_Exercise details_
Lines containing the string "часов": how many are there below? Answer with the number only.
= = =
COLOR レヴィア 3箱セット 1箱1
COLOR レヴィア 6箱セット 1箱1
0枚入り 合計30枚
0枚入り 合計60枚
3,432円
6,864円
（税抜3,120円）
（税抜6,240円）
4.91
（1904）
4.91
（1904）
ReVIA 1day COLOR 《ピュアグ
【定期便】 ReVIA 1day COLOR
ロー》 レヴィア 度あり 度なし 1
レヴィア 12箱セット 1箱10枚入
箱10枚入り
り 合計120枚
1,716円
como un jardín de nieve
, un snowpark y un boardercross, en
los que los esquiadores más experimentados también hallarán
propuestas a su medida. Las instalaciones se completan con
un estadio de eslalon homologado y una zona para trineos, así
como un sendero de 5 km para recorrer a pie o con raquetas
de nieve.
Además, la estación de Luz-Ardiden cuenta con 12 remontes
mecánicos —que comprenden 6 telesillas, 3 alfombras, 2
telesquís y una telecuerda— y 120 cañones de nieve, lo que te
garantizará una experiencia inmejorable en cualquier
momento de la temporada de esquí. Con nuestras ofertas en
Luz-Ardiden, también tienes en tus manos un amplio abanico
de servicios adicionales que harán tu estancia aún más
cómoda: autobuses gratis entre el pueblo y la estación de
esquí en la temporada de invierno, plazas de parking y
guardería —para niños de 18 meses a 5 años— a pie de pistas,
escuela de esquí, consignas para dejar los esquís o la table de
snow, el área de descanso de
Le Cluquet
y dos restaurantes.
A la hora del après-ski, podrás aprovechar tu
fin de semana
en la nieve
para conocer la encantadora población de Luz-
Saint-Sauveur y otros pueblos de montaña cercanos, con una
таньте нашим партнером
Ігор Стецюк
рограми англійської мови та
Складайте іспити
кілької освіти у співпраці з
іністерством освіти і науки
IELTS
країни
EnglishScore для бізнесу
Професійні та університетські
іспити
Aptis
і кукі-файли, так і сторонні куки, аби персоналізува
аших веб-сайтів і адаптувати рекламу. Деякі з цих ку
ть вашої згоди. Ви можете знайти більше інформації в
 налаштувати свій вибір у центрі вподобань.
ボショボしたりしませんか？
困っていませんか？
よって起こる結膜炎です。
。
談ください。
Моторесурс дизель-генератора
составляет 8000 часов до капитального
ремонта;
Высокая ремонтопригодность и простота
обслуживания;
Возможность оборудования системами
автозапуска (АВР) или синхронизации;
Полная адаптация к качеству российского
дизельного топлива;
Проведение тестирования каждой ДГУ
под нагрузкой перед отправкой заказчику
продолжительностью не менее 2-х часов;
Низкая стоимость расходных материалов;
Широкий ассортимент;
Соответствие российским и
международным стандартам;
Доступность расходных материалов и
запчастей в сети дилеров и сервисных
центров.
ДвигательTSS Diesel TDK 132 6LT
= = =
_Exercise output_
2